CONCEPT Cited by 1 source
Prompt-cache consistency¶
Definition¶
Prompt-cache consistency is the design constraint of keeping the prefix of a prompt stable across requests — even when parts of it must be dynamic — to preserve prompt-cache hits at the model provider. Cached prefixes skip re-tokenisation and re-encoding, trading a small loss in per-request tailoring for a large reduction in cost and latency.
The mechanism prompt caches rely on¶
Most LLM providers cache the KV-tensors produced by the transformer for a given prompt prefix. A subsequent request whose prompt shares a byte-exact prefix with a cached one skips the prefill for that shared portion and starts generation directly from the cached state. Cache hits are measured at the byte level — a single mutation anywhere in the prefix invalidates the rest.
Canonical Vercel framing¶
"We keep this injection consistent to maximize prompt-cache hits and keep token usage low."

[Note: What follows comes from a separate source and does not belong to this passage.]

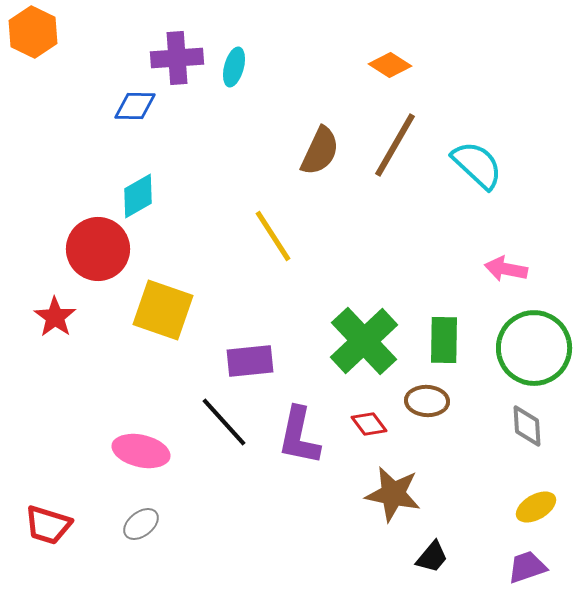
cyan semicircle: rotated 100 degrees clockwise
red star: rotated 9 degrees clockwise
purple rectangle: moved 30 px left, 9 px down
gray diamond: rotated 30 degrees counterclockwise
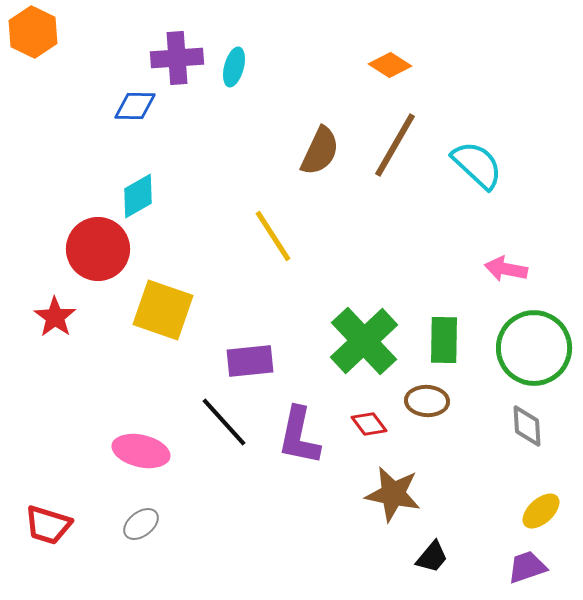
yellow ellipse: moved 5 px right, 4 px down; rotated 12 degrees counterclockwise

(Source: sources/2026-01-08-vercel-how-we-made-v0-an-effective-coding-agent)
v0's dynamic system prompt is "dynamic between intent classes, stable within an intent class." Every AI-SDK-intent request gets the same version-pinned injection; every frontend-framework-intent request gets a different but equally-stable injection. The cache boundary is the intent class.
The tradeoff¶
A fully dynamic prompt (unique per request) optimises for tailoring at the cost of every request paying the full prefill latency. A fully static prompt caches perfectly but can't adapt to the request. The consistency-within-a-class design splits the difference: one cache slot per class (cheap to populate once) + class-appropriate tailoring.
Design heuristics for cache-friendly dynamic prompts¶
-
Partition the dynamic space into a small number of coarse classes. More classes = more cache slots required = lower hit rate per slot. Vercel's classification is by intent (AI SDK, frontend framework, integration) — a handful of classes, not hundreds.
-
Put the stable content first. A cache hit covers the prefix only; append-only changes downstream preserve the upstream cache. System-prompt-first, then dynamic-injection-second, then user-message- last maximises prefix reuse across user messages.
-
Normalise dynamic content inside a class. If the injection is a templated version-pinned SDK block, pin the template (byte-exact) within a release of the SDK. Don't embed timestamps, request IDs, or per-user data in the cacheable portion.
-
Version the cache key out of band. When you need to invalidate (library release, prompt rewrite), bump a build-version string at the start — forcing a cache miss is a one-time cost; everyone after that hits again.
Failure modes¶
- Per-request tokens in the prefix (user ID, timestamp, request ID) — total cache bust; every request prefills the full prompt.
- Unstable whitespace / JSON field ordering — byte- level mismatches even when the content is logically the same.
- Too-fine-grained dynamic classes — a class per library version fragments the cache; a class per intent with in-class version-pinning hits better.
Related to¶
Distinct from but interacts with concepts/context-engineering — context engineering asks what to put in the prompt; prompt-cache consistency asks how to order and stabilise it so the cache survives.
Seen in¶
- sources/2026-01-08-vercel-how-we-made-v0-an-effective-coding-agent — canonical first-party framing; v0's dynamic-prompt injection is kept consistent specifically to preserve prompt-cache hits.